Problem
The records that follow are to be repeated exactly, in full.
(Beginning of Material for the task)
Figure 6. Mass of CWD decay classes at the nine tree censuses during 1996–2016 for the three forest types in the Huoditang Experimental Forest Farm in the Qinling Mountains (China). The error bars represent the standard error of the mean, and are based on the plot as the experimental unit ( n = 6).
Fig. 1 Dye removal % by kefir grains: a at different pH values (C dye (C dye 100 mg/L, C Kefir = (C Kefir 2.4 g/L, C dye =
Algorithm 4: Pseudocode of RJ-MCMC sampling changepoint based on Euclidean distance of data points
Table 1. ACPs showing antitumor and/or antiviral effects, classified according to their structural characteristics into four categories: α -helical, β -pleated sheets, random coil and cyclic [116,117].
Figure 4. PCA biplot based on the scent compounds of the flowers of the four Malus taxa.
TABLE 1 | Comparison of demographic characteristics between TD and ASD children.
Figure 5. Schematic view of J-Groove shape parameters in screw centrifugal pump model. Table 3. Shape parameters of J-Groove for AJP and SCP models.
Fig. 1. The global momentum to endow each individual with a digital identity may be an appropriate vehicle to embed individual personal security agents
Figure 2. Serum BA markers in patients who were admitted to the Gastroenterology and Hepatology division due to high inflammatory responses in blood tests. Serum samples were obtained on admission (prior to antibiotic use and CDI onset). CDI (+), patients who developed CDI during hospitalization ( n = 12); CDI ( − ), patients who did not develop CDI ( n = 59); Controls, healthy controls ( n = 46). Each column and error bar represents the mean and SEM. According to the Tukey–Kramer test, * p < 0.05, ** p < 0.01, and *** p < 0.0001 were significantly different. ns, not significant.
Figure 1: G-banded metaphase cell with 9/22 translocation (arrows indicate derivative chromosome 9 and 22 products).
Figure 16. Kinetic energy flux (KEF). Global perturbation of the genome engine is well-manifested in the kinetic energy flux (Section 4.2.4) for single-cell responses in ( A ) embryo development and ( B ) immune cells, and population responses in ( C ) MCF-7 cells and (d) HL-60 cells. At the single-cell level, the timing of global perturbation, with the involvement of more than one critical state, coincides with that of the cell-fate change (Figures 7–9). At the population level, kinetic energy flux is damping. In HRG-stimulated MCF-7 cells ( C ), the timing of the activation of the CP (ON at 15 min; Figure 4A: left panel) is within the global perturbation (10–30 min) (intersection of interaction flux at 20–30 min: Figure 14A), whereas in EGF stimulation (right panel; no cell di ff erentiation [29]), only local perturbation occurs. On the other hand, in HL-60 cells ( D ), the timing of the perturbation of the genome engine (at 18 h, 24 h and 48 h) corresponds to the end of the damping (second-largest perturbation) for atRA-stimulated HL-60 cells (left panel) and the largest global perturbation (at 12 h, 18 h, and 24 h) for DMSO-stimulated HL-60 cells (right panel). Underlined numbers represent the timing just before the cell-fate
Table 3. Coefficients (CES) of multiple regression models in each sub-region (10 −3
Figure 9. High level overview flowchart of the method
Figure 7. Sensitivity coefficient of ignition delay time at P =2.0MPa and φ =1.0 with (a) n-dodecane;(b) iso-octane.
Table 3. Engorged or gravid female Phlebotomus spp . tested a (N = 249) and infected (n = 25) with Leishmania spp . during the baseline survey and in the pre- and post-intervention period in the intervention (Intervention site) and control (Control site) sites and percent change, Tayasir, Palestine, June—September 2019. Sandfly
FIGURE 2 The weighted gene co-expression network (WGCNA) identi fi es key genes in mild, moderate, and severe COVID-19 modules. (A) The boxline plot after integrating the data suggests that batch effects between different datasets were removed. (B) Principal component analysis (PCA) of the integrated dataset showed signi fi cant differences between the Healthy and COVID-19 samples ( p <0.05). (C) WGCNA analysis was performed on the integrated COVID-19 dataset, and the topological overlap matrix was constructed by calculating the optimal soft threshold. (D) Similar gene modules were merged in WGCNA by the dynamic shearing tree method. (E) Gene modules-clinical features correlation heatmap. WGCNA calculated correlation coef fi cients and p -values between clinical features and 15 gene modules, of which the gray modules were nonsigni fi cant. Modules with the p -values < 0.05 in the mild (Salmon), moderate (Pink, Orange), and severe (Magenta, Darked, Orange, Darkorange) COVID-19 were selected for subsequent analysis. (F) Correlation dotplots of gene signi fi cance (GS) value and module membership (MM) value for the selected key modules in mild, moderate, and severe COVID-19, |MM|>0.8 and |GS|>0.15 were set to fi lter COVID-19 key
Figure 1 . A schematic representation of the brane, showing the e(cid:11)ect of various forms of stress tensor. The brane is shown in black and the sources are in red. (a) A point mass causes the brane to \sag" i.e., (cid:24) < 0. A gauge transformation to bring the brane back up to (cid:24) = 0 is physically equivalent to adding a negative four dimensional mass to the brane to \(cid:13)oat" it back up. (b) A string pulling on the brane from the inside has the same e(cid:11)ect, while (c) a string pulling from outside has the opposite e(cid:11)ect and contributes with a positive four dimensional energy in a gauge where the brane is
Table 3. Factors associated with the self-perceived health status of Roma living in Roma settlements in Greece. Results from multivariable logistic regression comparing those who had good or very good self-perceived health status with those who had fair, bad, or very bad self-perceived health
(End of Material for the task)
Written response
Figure 6. Mass of CWD decay classes at the nine tree censuses during 1996–2016 for the three forest types in the Huoditang Experimental Forest Farm in the Qinling Mountains (China). The error bars represent the standard error of the mean, and are based on the plot as the experimental unit ( n = 6).
Fig. 1 Dye removal % by kefir grains: a at different pH values (C dye (C dye 100 mg/L, C Kefir = (C Kefir 2.4 g/L, C dye =
Algorithm 4: Pseudocode of RJ-MCMC sampling changepoint based on Euclidean distance of data points
Table 1. ACPs showing antitumor and/or antiviral effects, classified according to their structural characteristics into four categories: α -helical, β -pleated sheets, random coil and cyclic [116,117].
Figure 4. PCA biplot based on the scent compounds of the flowers of the four Malus taxa.
TABLE 1 | Comparison of demographic characteristics between TD and ASD children.
Figure 5. Schematic view of J-Groove shape parameters in screw centrifugal pump model. Table 3. Shape parameters of J-Groove for AJP and SCP models.
Fig. 1. The global momentum to endow each individual with a digital identity may be an appropriate vehicle to embed individual personal security agents
Figure 2. Serum BA markers in patients who were admitted to the Gastroenterology and Hepatology division due to high inflammatory responses in blood tests. Serum samples were obtained on admission (prior to antibiotic use and CDI onset). CDI (+), patients who developed CDI during hospitalization ( n = 12); CDI ( − ), patients who did not develop CDI ( n = 59); Controls, healthy controls ( n = 46). Each column and error bar represents the mean and SEM. According to the Tukey–Kramer test, * p < 0.05, ** p < 0.01, and *** p < 0.0001 were significantly different. ns, not significant.
Figure 1: G-banded metaphase cell with 9/22 translocation (arrows indicate derivative chromosome 9 and 22 products).
Figure 16. Kinetic energy flux (KEF). Global perturbation of the genome engine is well-manifested in the kinetic energy flux (Section 4.2.4) for single-cell responses in ( A ) embryo development and ( B ) immune cells, and population responses in ( C ) MCF-7 cells and (d) HL-60 cells. At the single-cell level, the timing of global perturbation, with the involvement of more than one critical state, coincides with that of the cell-fate change (Figures 7–9). At the population level, kinetic energy flux is damping. In HRG-stimulated MCF-7 cells ( C ), the timing of the activation of the CP (ON at 15 min; Figure 4A: left panel) is within the global perturbation (10–30 min) (intersection of interaction flux at 20–30 min: Figure 14A), whereas in EGF stimulation (right panel; no cell di ff erentiation [29]), only local perturbation occurs. On the other hand, in HL-60 cells ( D ), the timing of the perturbation of the genome engine (at 18 h, 24 h and 48 h) corresponds to the end of the damping (second-largest perturbation) for atRA-stimulated HL-60 cells (left panel) and the largest global perturbation (at 12 h, 18 h, and 24 h) for DMSO-stimulated HL-60 cells (right panel). Underlined numbers represent the timing just before the cell-fate
Table 3. Coefficients (CES) of multiple regression models in each sub-region (10 −3
Figure 9. High level overview flowchart of the method
Figure 7. Sensitivity coefficient of ignition delay time at P =2.0MPa and φ =1.0 with (a) n-dodecane;(b) iso-octane.
Table 3. Engorged or gravid female Phlebotomus spp . tested a (N = 249) and infected (n = 25) with Leishmania spp . during the baseline survey and in the pre- and post-intervention period in the intervention (Intervention site) and control (Control site) sites and percent change, Tayasir, Palestine, June—September 2019. Sandfly
FIGURE 2 The weighted gene co-expression network (WGCNA) identi fi es key genes in mild, moderate, and severe COVID-19 modules. (A) The boxline plot after integrating the data suggests that batch effects between different datasets were removed. (B) Principal component analysis (PCA) of the integrated dataset showed signi fi cant differences between the Healthy and COVID-19 samples ( p <0.05). (C) WGCNA analysis was performed on the integrated COVID-19 dataset, and the topological overlap matrix was constructed by calculating the optimal soft threshold. (D) Similar gene modules were merged in WGCNA by the dynamic shearing tree method. (E) Gene modules-clinical features correlation heatmap. WGCNA calculated correlation coef fi cients and p -values between clinical features and 15 gene modules, of which the gray modules were nonsigni fi cant. Modules with the p -values < 0.05 in the mild (Salmon), moderate (Pink, Orange), and severe (Magenta, Darked, Orange, Darkorange) COVID-19 were selected for subsequent analysis. (F) Correlation dotplots of gene signi fi cance (GS) value and module membership (MM) value for the selected key modules in mild, moderate, and severe COVID-19, |MM|>0.8 and |GS|>0.15 were set to fi lter COVID-19 key
Figure 1 . A schematic representation of the brane, showing the e(cid:11)ect of various forms of stress tensor. The brane is shown in black and the sources are in red. (a) A point mass causes the brane to \sag" i.e., (cid:24) < 0. A gauge transformation to bring the brane back up to (cid:24) = 0 is physically equivalent to adding a negative four dimensional mass to the brane to \(cid:13)oat" it back up. (b) A string pulling on the brane from the inside has the same e(cid:11)ect, while (c) a string pulling from outside has the opposite e(cid:11)ect and contributes with a positive four dimensional energy in a gauge where the brane is
Table 3. Factors associated with the self-perceived health status of Roma living in Roma settlements in Greece. Results from multivariable logistic regression comparing those who had good or very good self-perceived health status with those who had fair, bad, or very bad self-perceived health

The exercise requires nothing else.